→ **ASSIGNMENT**
In the records below, list every line from the one holding "9. **kubectl port-forward**" through the one holding "### 部署阶段检查清单", inclusive, as a numbered list, leaving out blank lines and pictures.
────────
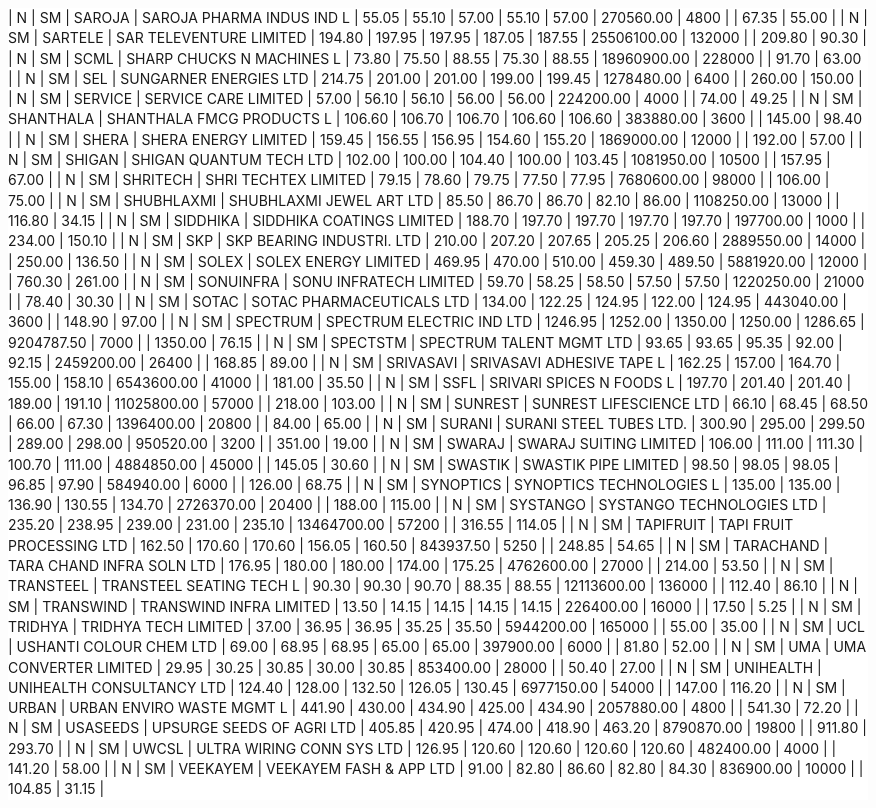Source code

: | N | SM | SAROJA | SAROJA PHARMA INDUS IND L | 55.05 | 55.10 | 57.00 | 55.10 | 57.00 | 270560.00 | 4800 |  | 67.35 | 55.00 |
| N | SM | SARTELE | SAR TELEVENTURE LIMITED | 194.80 | 197.95 | 197.95 | 187.05 | 187.55 | 25506100.00 | 132000 |  | 209.80 | 90.30 |
| N | SM | SCML | SHARP CHUCKS N MACHINES L | 73.80 | 75.50 | 88.55 | 75.30 | 88.55 | 18960900.00 | 228000 |  | 91.70 | 63.00 |
| N | SM | SEL | SUNGARNER ENERGIES LTD | 214.75 | 201.00 | 201.00 | 199.00 | 199.45 | 1278480.00 | 6400 |  | 260.00 | 150.00 |
| N | SM | SERVICE | SERVICE CARE LIMITED | 57.00 | 56.10 | 56.10 | 56.00 | 56.00 | 224200.00 | 4000 |  | 74.00 | 49.25 |
| N | SM | SHANTHALA | SHANTHALA FMCG PRODUCTS L | 106.60 | 106.70 | 106.70 | 106.60 | 106.60 | 383880.00 | 3600 |  | 145.00 | 98.40 |
| N | SM | SHERA | SHERA ENERGY LIMITED | 159.45 | 156.55 | 156.95 | 154.60 | 155.20 | 1869000.00 | 12000 |  | 192.00 | 57.00 |
| N | SM | SHIGAN | SHIGAN QUANTUM TECH LTD | 102.00 | 100.00 | 104.40 | 100.00 | 103.45 | 1081950.00 | 10500 |  | 157.95 | 67.00 |
| N | SM | SHRITECH | SHRI TECHTEX LIMITED | 79.15 | 78.60 | 79.75 | 77.50 | 77.95 | 7680600.00 | 98000 |  | 106.00 | 75.00 |
| N | SM | SHUBHLAXMI | SHUBHLAXMI JEWEL ART LTD | 85.50 | 86.70 | 86.70 | 82.10 | 86.00 | 1108250.00 | 13000 |  | 116.80 | 34.15 |
| N | SM | SIDDHIKA | SIDDHIKA COATINGS LIMITED | 188.70 | 197.70 | 197.70 | 197.70 | 197.70 | 197700.00 | 1000 |  | 234.00 | 150.10 |
| N | SM | SKP | SKP BEARING INDUSTRI. LTD | 210.00 | 207.20 | 207.65 | 205.25 | 206.60 | 2889550.00 | 14000 |  | 250.00 | 136.50 |
| N | SM | SOLEX | SOLEX ENERGY LIMITED | 469.95 | 470.00 | 510.00 | 459.30 | 489.50 | 5881920.00 | 12000 |  | 760.30 | 261.00 |
| N | SM | SONUINFRA | SONU INFRATECH LIMITED | 59.70 | 58.25 | 58.50 | 57.50 | 57.50 | 1220250.00 | 21000 |  | 78.40 | 30.30 |
| N | SM | SOTAC | SOTAC PHARMACEUTICALS LTD | 134.00 | 122.25 | 124.95 | 122.00 | 124.95 | 443040.00 | 3600 |  | 148.90 | 97.00 |
| N | SM | SPECTRUM | SPECTRUM ELECTRIC IND LTD | 1246.95 | 1252.00 | 1350.00 | 1250.00 | 1286.65 | 9204787.50 | 7000 |  | 1350.00 | 76.15 |
| N | SM | SPECTSTM | SPECTRUM TALENT MGMT LTD | 93.65 | 93.65 | 95.35 | 92.00 | 92.15 | 2459200.00 | 26400 |  | 168.85 | 89.00 |
| N | SM | SRIVASAVI | SRIVASAVI ADHESIVE TAPE L | 162.25 | 157.00 | 164.70 | 155.00 | 158.10 | 6543600.00 | 41000 |  | 181.00 | 35.50 |
| N | SM | SSFL | SRIVARI SPICES N FOODS L | 197.70 | 201.40 | 201.40 | 189.00 | 191.10 | 11025800.00 | 57000 |  | 218.00 | 103.00 |
| N | SM | SUNREST | SUNREST LIFESCIENCE LTD | 66.10 | 68.45 | 68.50 | 66.00 | 67.30 | 1396400.00 | 20800 |  | 84.00 | 65.00 |
| N | SM | SURANI | SURANI STEEL TUBES LTD. | 300.90 | 295.00 | 299.50 | 289.00 | 298.00 | 950520.00 | 3200 |  | 351.00 | 19.00 |
| N | SM | SWARAJ | SWARAJ SUITING LIMITED | 106.00 | 111.00 | 111.30 | 100.70 | 111.00 | 4884850.00 | 45000 |  | 145.05 | 30.60 |
| N | SM | SWASTIK | SWASTIK PIPE LIMITED | 98.50 | 98.05 | 98.05 | 96.85 | 97.90 | 584940.00 | 6000 |  | 126.00 | 68.75 |
| N | SM | SYNOPTICS | SYNOPTICS TECHNOLOGIES L | 135.00 | 135.00 | 136.90 | 130.55 | 134.70 | 2726370.00 | 20400 |  | 188.00 | 115.00 |
| N | SM | SYSTANGO | SYSTANGO TECHNOLOGIES LTD | 235.20 | 238.95 | 239.00 | 231.00 | 235.10 | 13464700.00 | 57200 |  | 316.55 | 114.05 |
| N | SM | TAPIFRUIT | TAPI FRUIT PROCESSING LTD | 162.50 | 170.60 | 170.60 | 156.05 | 160.50 | 843937.50 | 5250 |  | 248.85 | 54.65 |
| N | SM | TARACHAND | TARA CHAND INFRA SOLN LTD | 176.95 | 180.00 | 180.00 | 174.00 | 175.25 | 4762600.00 | 27000 |  | 214.00 | 53.50 |
| N | SM | TRANSTEEL | TRANSTEEL SEATING TECH L | 90.30 | 90.30 | 90.70 | 88.35 | 88.55 | 12113600.00 | 136000 |  | 112.40 | 86.10 |
| N | SM | TRANSWIND | TRANSWIND INFRA LIMITED | 13.50 | 14.15 | 14.15 | 14.15 | 14.15 | 226400.00 | 16000 |  | 17.50 | 5.25 |
| N | SM | TRIDHYA | TRIDHYA TECH LIMITED | 37.00 | 36.95 | 36.95 | 35.25 | 35.50 | 5944200.00 | 165000 |  | 55.00 | 35.00 |
| N | SM | UCL | USHANTI COLOUR CHEM LTD | 69.00 | 68.95 | 68.95 | 65.00 | 65.00 | 397900.00 | 6000 |  | 81.80 | 52.00 |
| N | SM | UMA | UMA CONVERTER LIMITED | 29.95 | 30.25 | 30.85 | 30.00 | 30.85 | 853400.00 | 28000 |  | 50.40 | 27.00 |
| N | SM | UNIHEALTH | UNIHEALTH CONSULTANCY LTD | 124.40 | 128.00 | 132.50 | 126.05 | 130.45 | 6977150.00 | 54000 |  | 147.00 | 116.20 |
| N | SM | URBAN | URBAN ENVIRO WASTE MGMT L | 441.90 | 430.00 | 434.90 | 425.00 | 434.90 | 2057880.00 | 4800 |  | 541.30 | 72.20 |
| N | SM | USASEEDS | UPSURGE SEEDS OF AGRI LTD | 405.85 | 420.95 | 474.00 | 418.90 | 463.20 | 8790870.00 | 19800 |  | 911.80 | 293.70 |
| N | SM | UWCSL | ULTRA WIRING CONN SYS LTD | 126.95 | 120.60 | 120.60 | 120.60 | 120.60 | 482400.00 | 4000 |  | 141.20 | 58.00 |
| N | SM | VEEKAYEM | VEEKAYEM FASH & APP LTD | 91.00 | 82.80 | 86.60 | 82.80 | 84.30 | 836900.00 | 10000 |  | 104.85 | 31.15 |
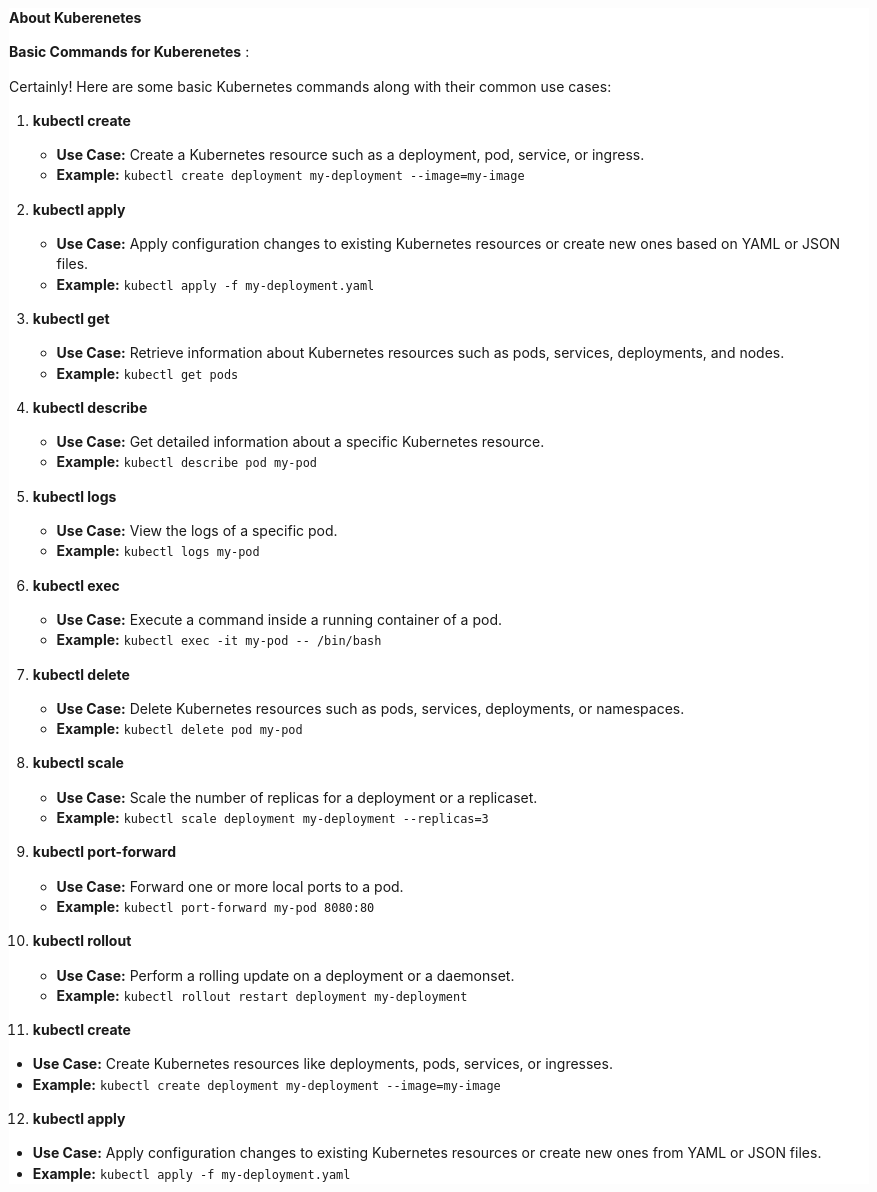 **About Kuberenetes**

**Basic Commands for Kuberenetes** :

Certainly! Here are some basic Kubernetes commands along with their common use cases:

1. **kubectl create**
   - **Use Case:** Create a Kubernetes resource such as a deployment, pod, service, or ingress.
   - **Example:** `kubectl create deployment my-deployment --image=my-image`

2. **kubectl apply**
   - **Use Case:** Apply configuration changes to existing Kubernetes resources or create new ones based on YAML or JSON files.
   - **Example:** `kubectl apply -f my-deployment.yaml`

3. **kubectl get**
   - **Use Case:** Retrieve information about Kubernetes resources such as pods, services, deployments, and nodes.
   - **Example:** `kubectl get pods`

4. **kubectl describe**
   - **Use Case:** Get detailed information about a specific Kubernetes resource.
   - **Example:** `kubectl describe pod my-pod`

5. **kubectl logs**
   - **Use Case:** View the logs of a specific pod.
   - **Example:** `kubectl logs my-pod`

6. **kubectl exec**
   - **Use Case:** Execute a command inside a running container of a pod.
   - **Example:** `kubectl exec -it my-pod -- /bin/bash`

7. **kubectl delete**
   - **Use Case:** Delete Kubernetes resources such as pods, services, deployments, or namespaces.
   - **Example:** `kubectl delete pod my-pod`

8. **kubectl scale**
   - **Use Case:** Scale the number of replicas for a deployment or a replicaset.
   - **Example:** `kubectl scale deployment my-deployment --replicas=3`

9. **kubectl port-forward**
   - **Use Case:** Forward one or more local ports to a pod.
   - **Example:** `kubectl port-forward my-pod 8080:80`

10. **kubectl rollout**
    - **Use Case:** Perform a rolling update on a deployment or a daemonset.
    - **Example:** `kubectl rollout restart deployment my-deployment`


11. **kubectl create**
   - **Use Case:** Create Kubernetes resources like deployments, pods, services, or ingresses.
   - **Example:** `kubectl create deployment my-deployment --image=my-image`

12. **kubectl apply**
   - **Use Case:** Apply configuration changes to existing Kubernetes resources or create new ones from YAML or JSON files.
   - **Example:** `kubectl apply -f my-deployment.yaml`
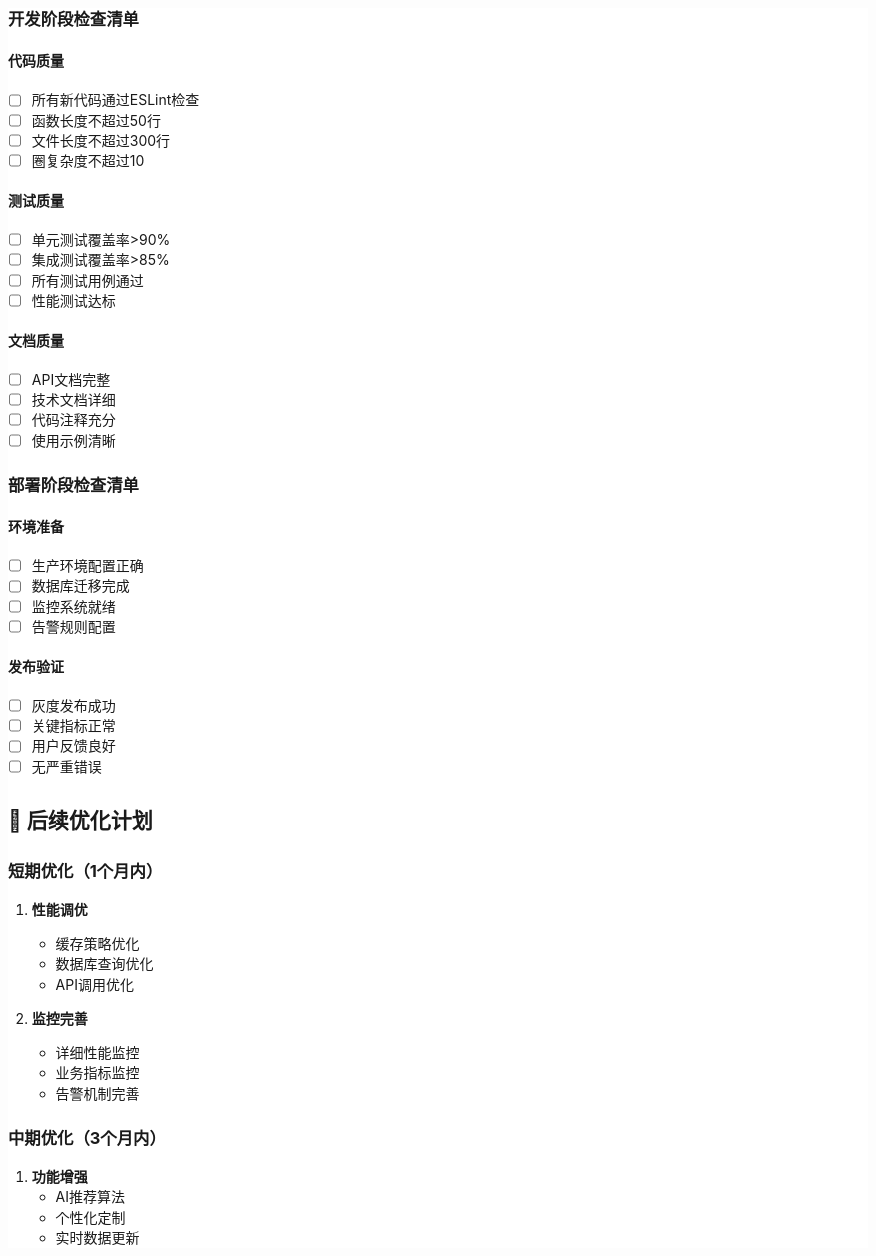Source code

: ### 开发阶段检查清单

#### 代码质量
- [ ] 所有新代码通过ESLint检查
- [ ] 函数长度不超过50行
- [ ] 文件长度不超过300行
- [ ] 圈复杂度不超过10

#### 测试质量
- [ ] 单元测试覆盖率>90%
- [ ] 集成测试覆盖率>85%
- [ ] 所有测试用例通过
- [ ] 性能测试达标

#### 文档质量
- [ ] API文档完整
- [ ] 技术文档详细
- [ ] 代码注释充分
- [ ] 使用示例清晰

### 部署阶段检查清单

#### 环境准备
- [ ] 生产环境配置正确
- [ ] 数据库迁移完成
- [ ] 监控系统就绪
- [ ] 告警规则配置

#### 发布验证
- [ ] 灰度发布成功
- [ ] 关键指标正常
- [ ] 用户反馈良好
- [ ] 无严重错误

## 🎯 后续优化计划

### 短期优化（1个月内）
1. **性能调优**
   - 缓存策略优化
   - 数据库查询优化
   - API调用优化

2. **监控完善**
   - 详细性能监控
   - 业务指标监控
   - 告警机制完善

### 中期优化（3个月内）
1. **功能增强**
   - AI推荐算法
   - 个性化定制
   - 实时数据更新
────────
→ **RESPONSE**
1. 9. **kubectl port-forward**
2.    - **Use Case:** Forward one or more local ports to a pod.
3.    - **Example:** `kubectl port-forward my-pod 8080:80`
4. 10. **kubectl rollout**
5.     - **Use Case:** Perform a rolling update on a deployment or a daemonset.
6.     - **Example:** `kubectl rollout restart deployment my-deployment`
7. 11. **kubectl create**
8.    - **Use Case:** Create Kubernetes resources like deployments, pods, services, or ingresses.
9.    - **Example:** `kubectl create deployment my-deployment --image=my-image`
10. 12. **kubectl apply**
11.    - **Use Case:** Apply configuration changes to existing Kubernetes resources or create new ones from YAML or JSON files.
12.    - **Example:** `kubectl apply -f my-deployment.yaml`
13. Source code
14. : ### 开发阶段检查清单
15. #### 代码质量
16. - [ ] 所有新代码通过ESLint检查
17. - [ ] 函数长度不超过50行
18. - [ ] 文件长度不超过300行
19. - [ ] 圈复杂度不超过10
20. #### 测试质量
21. - [ ] 单元测试覆盖率>90%
22. - [ ] 集成测试覆盖率>85%
23. - [ ] 所有测试用例通过
24. - [ ] 性能测试达标
25. #### 文档质量
26. - [ ] API文档完整
27. - [ ] 技术文档详细
28. - [ ] 代码注释充分
29. - [ ] 使用示例清晰
30. ### 部署阶段检查清单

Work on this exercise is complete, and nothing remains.